HuntingNet.com Forums - View Single Post - Bolt action rifle
View Single Post
Old 02-06-2019, 12:49 PM
  #9  
buffybr
Typical Buck
 
buffybr's Avatar
 
Join Date: Feb 2007
Location: SW Montana
Posts: 550
Default

Originally Posted by hunters_life
Man you guys are too fancy for me. All that extra stuff ya gotta operate like a scope and such. My go to favorite is my old TC Renegade smoke pole. No worrying about a busted scope, no worrying about out of battery, no worrying about the safety, just point, shoot, watch a deer lay down. Simplicity has more advantages.
Many years ago I was hunting in northwestern Colorado in their muzzleloading season. I was using a CVA .45 caliber percussion Kentucky rifle that I had built that summer. I was hunting with a couple of friends and I had gone in a different direction than the other two. Earlier that day a light rain came through, and my only cover had been a tall sagebrush, and I had held the rifle's lock under me out of the rain.

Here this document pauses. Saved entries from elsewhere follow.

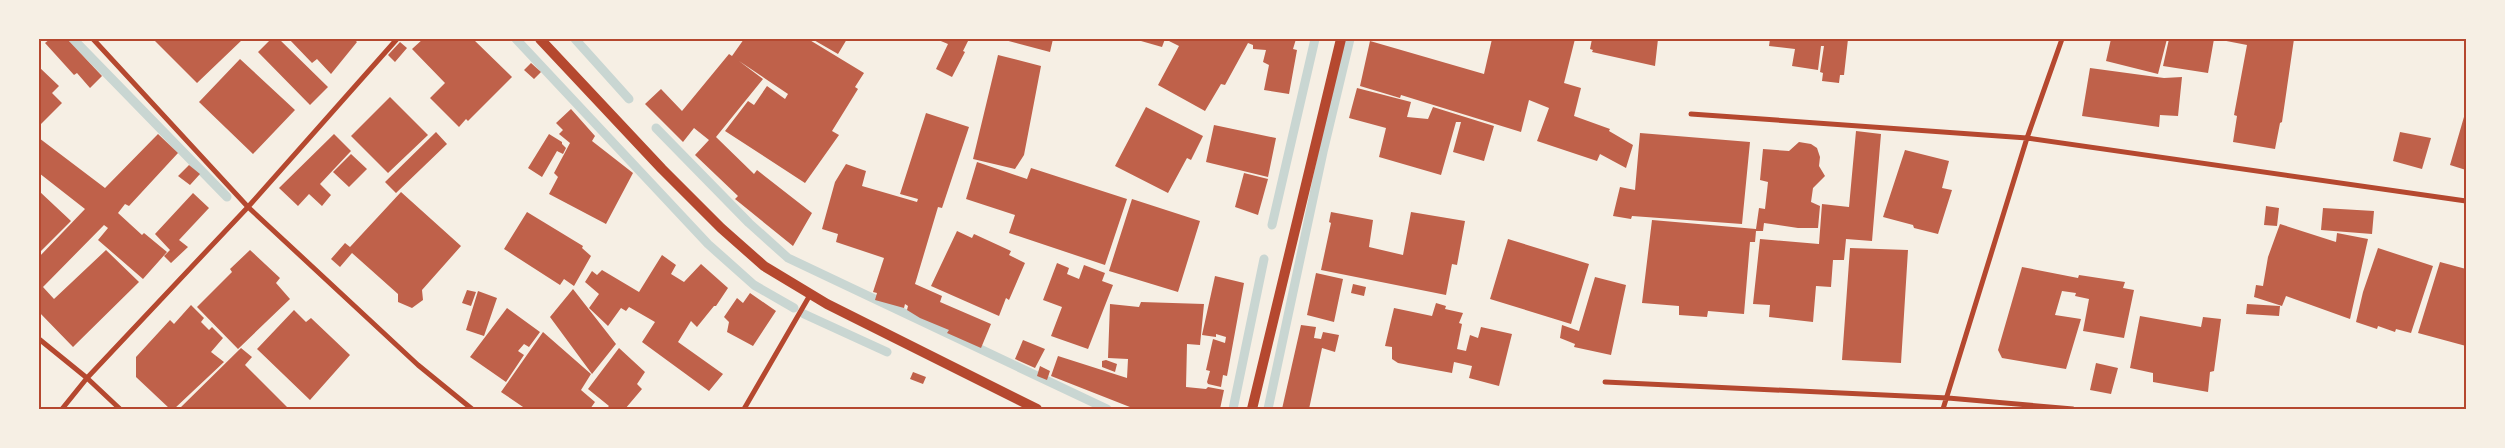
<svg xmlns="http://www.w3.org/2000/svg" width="2505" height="448" font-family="'Fira Sans Condensed',sans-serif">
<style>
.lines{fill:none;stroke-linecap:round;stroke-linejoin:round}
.stream{stroke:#c9d6d2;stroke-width:9}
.building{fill:#bf614a}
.minor{stroke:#b5482f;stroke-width:5}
.secondary{stroke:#b5482f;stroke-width:10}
.neatline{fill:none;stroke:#b5482f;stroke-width:2}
</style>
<rect width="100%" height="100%" fill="#f6efe4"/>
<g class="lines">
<path class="stream" d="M73,39L227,197
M516,39L708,244L754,285L794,308
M575,39L629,99
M656,128L749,223L788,258L1107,409
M1272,225L1315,39
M804,314L887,352
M1233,409L1264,259
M1268,409L1323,152L1350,39"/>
</g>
<path class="building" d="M50,39H67L102,76L90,88L77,73L74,75L45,43Z
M153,39H243L197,83Z
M271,39H279L328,87L310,105L258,52Z
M289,39H354L357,42L331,74L317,59L312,63Z
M423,39H473L512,77L468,121L466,119L459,127L430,98L445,83L412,49Z
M744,39H808L864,73L855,87L858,89L832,131L839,135L805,183L725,131L748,101L754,105L767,86L785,99L788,94L739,61L763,79L716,137L754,174L757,170L812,213L793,246L735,199L738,196L695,155L709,140L694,128L683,142L645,104L661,89L682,111L729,54L732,56Z
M812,39H847L838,54Z
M936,39H969L963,51L965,52L952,77L936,69L948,44Z
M1001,39H1053L1050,52Z
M1134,39H1165L1162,47Z
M1170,39H1296L1293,49L1297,50L1289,94L1264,90L1269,65L1263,62L1266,50L1253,49V45L1248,43L1225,85L1221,84L1205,111L1158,85L1179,46L1169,41Z
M1492,39H1575L1564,83L1581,88L1574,116L1610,129L1609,131L1633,145L1626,168L1600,154L1597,161L1537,141L1549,108L1529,100L1521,132L1401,95L1400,98L1360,86L1370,41L1484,74Z
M1592,39H1658L1655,66L1592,52L1593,50L1590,49Z
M1770,39H1848L1844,75H1840L1839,83L1822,81L1823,73L1820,72L1824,46H1821L1818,70L1792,66L1795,49L1769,46Z
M2111,39H2167L2158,74L2106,61Z
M2169,39H2214L2208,73L2163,66Z
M2216,39H2294L2282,122L2280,123L2275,149L2233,142L2237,116L2234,115L2247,45Z
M400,42L407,48L395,62L388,55Z
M998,55L1041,66L1024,155L1015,169L973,159Z
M240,59L295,110L253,154L199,102Z
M531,63L541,72L534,79L524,70Z
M39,67L59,86L52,93L62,103L39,126Z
M2090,68L2164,78L2182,77L2178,116L2160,115L2159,127L2082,116Z
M1357,88L1411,102L1407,117L1428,119L1433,107L1494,126L1484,161L1453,152L1461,122H1456L1441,175L1379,157L1386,128L1349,118Z
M390,97L428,135L388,173L351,136Z
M1146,107L1203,136L1191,160L1187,158L1168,193L1115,166Z
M571,109L595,136L592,141L633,173L606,224L549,194L558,177L554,173L570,143L559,134L563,130L556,123Z
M2466,110V170L2450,165Z
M926,113L969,127L942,208L938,207L915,284L942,296L940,302L991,324L981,348L947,333L949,330L920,318L907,310L908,306L905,304L904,308L875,300L877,293L873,292L884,258L836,242L838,234L822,229L835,182L846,164L866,171L862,186L917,202L918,199L900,194Z
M1214,125L1276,138L1268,177L1206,162Z
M1856,131L1881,134L1872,241L1846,239L1844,260H1833L1831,287L1816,286L1813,322L1769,317L1770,305L1753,304L1760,239L1819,244L1822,204L1849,207Z
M436,132L447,144L396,193L385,182Z
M2400,132L2431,138L2422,169L2393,161Z
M1640,133L1750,142L1742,224L1632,216L1631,219L1613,216L1620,187L1635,190Z
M158,134L178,153L129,206L125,204L118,213L142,235L144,233L167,252L143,279L98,240L108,228L104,225L43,287L54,299L106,250L139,282L73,347L39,312V257L85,209L39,173V138L105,188Z
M334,134L351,151L320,184L331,195L322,206L309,194L298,206L279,188Z
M549,134L562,142V144L566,148L563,154L557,151L542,177L528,168Z
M1799,142L1811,144L1817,148L1820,157L1819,166L1825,176L1813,188L1811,202L1820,206L1818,228H1798L1764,223L1763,231H1756L1755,242H1750L1744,314L1708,311L1707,317L1679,315V306L1642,303L1652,220L1756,229L1759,208L1765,209L1768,182L1760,180L1763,149L1789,151Z
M1905,150L1949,161L1942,188L1952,190L1938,234L1914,228L1913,225L1883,217Z
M351,154L367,169L349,187L333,172Z
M977,162L1027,179L1031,168L1127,199L1105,265L1009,233L1015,215L966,199Z
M189,165L200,174L190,185L178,176Z
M1244,173L1268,179L1258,215L1235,207Z
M39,191L71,221L39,253Z
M401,192L461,246L422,290L423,300L412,308L398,302V294L352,253L340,267L331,259L345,243L350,247Z
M193,193L209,208L179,240L188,247L171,263L164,256L170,250L155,234Z
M1132,199L1200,221L1178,292L1109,271Z
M2266,206L2279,208L2277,226L2264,225Z
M2323,208L2374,211L2372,234L2321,230Z
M527,212L583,246L582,248L591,256L574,286L564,279L560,285L504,249Z
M1331,212L1373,220L1369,247L1403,255L1411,212L1465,221L1457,265L1452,264L1446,295L1321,270L1331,223L1329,222Z
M2280,224L2336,242L2337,233L2368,239L2350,319L2286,296L2282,306L2254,297L2256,285L2263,286L2268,257Z
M957,231L972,238L974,234L1011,251L1009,255L1025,263L1009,300L1006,298L999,316L931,286Z
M1508,239L1589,264L1571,324L1490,299Z
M1850,248L1908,250L1901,363L1842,360Z
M2378,248L2433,266L2411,333L2396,329L2395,332L2378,326L2377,329L2356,322L2363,292Z
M250,250L280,278L276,283L290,299L238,349L197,307L232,272L230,269Z
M662,255L676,265L671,274L684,282L701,264L728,288L716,306H714L697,327L691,321L678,342L723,374L709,391L642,342L655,322L629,307L626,311L621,308L608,326L589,308L599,294L585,282L592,271L597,275L602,270L639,292Z
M2440,262L2466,269V346L2418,333Z
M1057,263L1069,268L1067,274L1079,279L1084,265L1105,273L1102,281L1113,285L1088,349L1051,336L1062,307L1043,300Z
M2022,267L2078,278L2079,275L2125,282L2123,288L2134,290L2124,338L2083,331L2089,299L2075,296L2076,293L2062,291L2055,315L2081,319L2066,369L2002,358L1998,350Z
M1316,273L1343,279L1334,322L1307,315Z
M1215,276L1244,283L1227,376L1223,375L1221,387L1208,384L1207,382L1210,371L1206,370L1213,339L1225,343L1226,337L1216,334V337L1202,335Z
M1595,277L1626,285L1611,355L1574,347L1575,344L1560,338L1562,325L1579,331Z
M1353,284L1366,287L1364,296L1351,293Z
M573,289L616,344L592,374L550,317Z
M467,290L476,292L471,306L462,303Z
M478,291L497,298L484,336L466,330Z
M750,293L776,311L753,346L727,332L729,322L724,317L737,298L743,303Z
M1141,302L1204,304L1200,345L1187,344L1186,387L1206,389L1208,387L1224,390L1220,409H1135L1051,376L1058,356L1127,378L1128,359L1108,358L1110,304L1139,307Z
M1436,303L1446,306L1445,309L1463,313L1459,323L1462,324L1457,349L1466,351L1470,335L1478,338L1481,327L1512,334L1499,386L1469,378L1472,366L1454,362L1452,373L1398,363L1392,359V347L1385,346L1394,308L1432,316Z
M2247,304L2280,306L2279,316L2246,314Z
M191,305L204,318L201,322L209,330L212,327L223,338L211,352L224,362L174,409H170L136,377V357L170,320L174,324Z
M507,308L540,332L529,347L524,344L518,351L524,355L506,382L470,357Z
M294,310L306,322L311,318L350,355L310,400L257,349Z
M2140,316L2201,327L2203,317L2221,319L2214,371L2210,372L2208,392L2153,382V373L2130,368Z
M1301,325L1316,327L1314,338L1321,339L1323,332L1339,335L1335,352L1322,348L1309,409H1282Z
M543,332L591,374L581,390L595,402L590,409H526L501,392Z
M1023,340L1045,349L1035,368L1015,359Z
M241,348L252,357L245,365L289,409H179Z
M619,348L645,372L637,384L642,389L625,409H606L609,406L588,389Z
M1106,360L1117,364L1115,372L1102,367V361Z
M2096,363L2118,368L2111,394L2090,390Z
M1040,366L1050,371L1047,380L1037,376Z
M913,372L926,377L923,384L910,379Z"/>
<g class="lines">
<path class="minor" d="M93,39L248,207L418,365L472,409
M1691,114L2027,138L2466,201
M39,339L87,378L120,409
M1605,382L1948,398L2073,409
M62,409L87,378L248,207L397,39
M744,409L810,295
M1943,409L2027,138L2062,39"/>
<path class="secondary" d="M540,39L662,169L721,228L764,266L827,304L1037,409
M1252,409L1341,39"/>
</g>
<rect width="2505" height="448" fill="none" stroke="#f6efe4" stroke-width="80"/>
<rect x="40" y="40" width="2425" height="368" class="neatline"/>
</svg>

A little while after the rain I was quietly walking through a sage flat, and two muley does and the largest non-typical md buck that I have ever seen jumped up less that 50 yards from me and ran almost broadside in front of my. I immediately shouldered my rifle, lined the buckhorn sights on his shoulder and squeezed the trigger. Pop.....pause.....Bang, and when the smoke cleared, all three deer had disappeared.

So I took off in the direction that I had last seen those deer. I hadn't gone very far when I heard a shot, then a minute or so later another shot. A few minutes later I caught up to my two companions standing over a 30" 4x4 plus brow tines and 7 additional points buck. When we examined the deer we found a bullet entrance hole in the back of his chest (and later a .45 cal round ball), a grazing wound on the lower part of one back leg, and a hole in his neck from the (third) killing shot.

We then determined that the .45 caliber ball had hit one lung. As the buck ran past one of my partners, his first shot clipped the buck's rear leg. My partner then reloaded and caught up to the buck that was standing on the back side on a hill, blowing blood out of his mouth, and he finished it with the neck shot. My rifle was .45 caliber, both of my partner's rifles were .50 caliber. I had been shooting a lot of Trap that summer, so I instinctively followed through on crossing targets, including the lung hit on that deer.